Secondo Tomassetti, questo fondo Canaino e Carbonaria corrisponderebbe proprio alla tenuta di Tor Carbone. Ora però, dei dodici fondi della Massa Trabatiana, Tomassetti riuscì a trovare un aggancio in zona solo per altri due (il fundus Cattianus e il fundus Borreianus); ma va specificato che nella medesima massa è citato un fundus Iulianus, che lo stesso Tomassetti mette in relazione con il paese di Giulianello, nel territorio di Cori! Oltretutto la gran parte delle Massae citate nell’epigrafe sono state identificate tra Lanuvio e Velletri.
Dunque, è tutt’altro che certo che il fondo Canaino et Carbonaria (come del resto tutta la Massa Trabatiana) sia da individuare in questo tratto dell’Appia.
Se allora il collegamento tra Tor Carbone e il toponimo Carbonaria è di fatto molto labile e se è assolutamente inconsistente l’ipotesi secondo cui il nome della tenuta trae origine dall’antichità, è da supporre che il toponimo sia tutto medioevale.
In mancanza di fonti documentarie certe, è necessario prendere in considerazione l’ipotesi più semplice, ovvero che la torre sia da mettere in relazione con la nobile famiglia dei Carboni, che aveva vasti interessi nella Campagna Romana e che in città era acquartierata nel rione Monti; lungo l’attuale via IV Novembre, ancora sopravvive Torre Colonna, che fu costruita sul finire del sec.
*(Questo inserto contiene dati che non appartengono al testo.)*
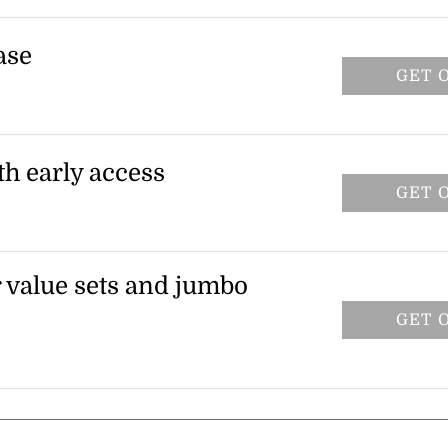
ious Olaplex shampoos, conditioners, and
applied automatically at checkout.
ase
GET 
der. The discount is automatically applied
th early access
GET 
 receive an early access code for 25% off
s offer is valid on regular, travel, jumbo,
r value sets and jumbo
GET 
ected bond repair value sets and jumbo-
ond maintenance shampoo and conditioner.
items only.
XII da Gildo Carboni.
Oltretutto se un atto del 1403 – citato da Giovanni Maria De Rossi – si riferisse proprio alla torre presso l’Appia, avremmo un punto fermo a favore della sua attribuzione ai Carboni: infatti nel documento è trattato il passaggio di proprietà della torre a favore di Iohannes Bucci Iacquitelli che dovrebbe essere il figlio di quel Buzio di Ianquitello Carboni che nel 1351 è proprietario della Tor Carbone sulla Labicana (e infatti, in alcuni documenti del 1393, proprio Ianni di Buzio di Ianquitello è detto Giovanni Carbone).

Nelle immediate vicinanze di Roma esistono altre due tenute denominate Tor Carbone e attestate già in età medioevale: una sull’antica via Labicana (l’attuale via Casilina) e una sulla via Portuense nei pressi del Castello della Magliana. Poiché entrambe le tenute furono per certo di proprietà dei Carboni, l’ipotesi di accreditare anche la tenuta sull’Appia a questa famiglia può essere ritenuta quanto meno pertinente.

La torre è abbastanza ben conservata, anche se la parte superiore non esiste più, è alta circa 8 metri, con sette metri di lato, ed è quadrata. Anche se è costruita con blocchetti irregolari di selce, in molti punti presenta alcuni frammenti di tufo, marmo e peperino.
Massiccia (lo spessore del muro in basso è di circa m. 1.50) e quadrata (circa 7 metri per lato).
L’ingresso era sul lato nord; nell’interno si notano la volta che ricopriva il piano terra e tre nicchiette, inoltre si scorgono alcune feritoie alquanto strette e vari buchi per le impalcature lignee.
Tutte le aperture risultano molto manomesse e in cattive condizioni. L’ingresso è sul lato nord-ovest ed è sovrastato da una finestra (ma potrebbe trattarsi anche di un porta poi ridotta a finestra) oggi quasi completamente tamponata con scaglie di selce e altro materiale erratico. Altre due finestre si aprono al primo piano sulle pareti nord-est e sud-est; a tutte le aperture sono stati tolti gli stipiti. Si scorgono inoltre su tutte le pareti alcune feritoie alte e strette e tre ordini di buchi per le impalcature lignee.
All’interno, tre nicchie ad arco rotondo si aprono a circa un metro da terra; una robusta volta sostiene il primo piano, mentre è scomparsa la volta superiore benché se ne veda l’imposta nel lato sud-est.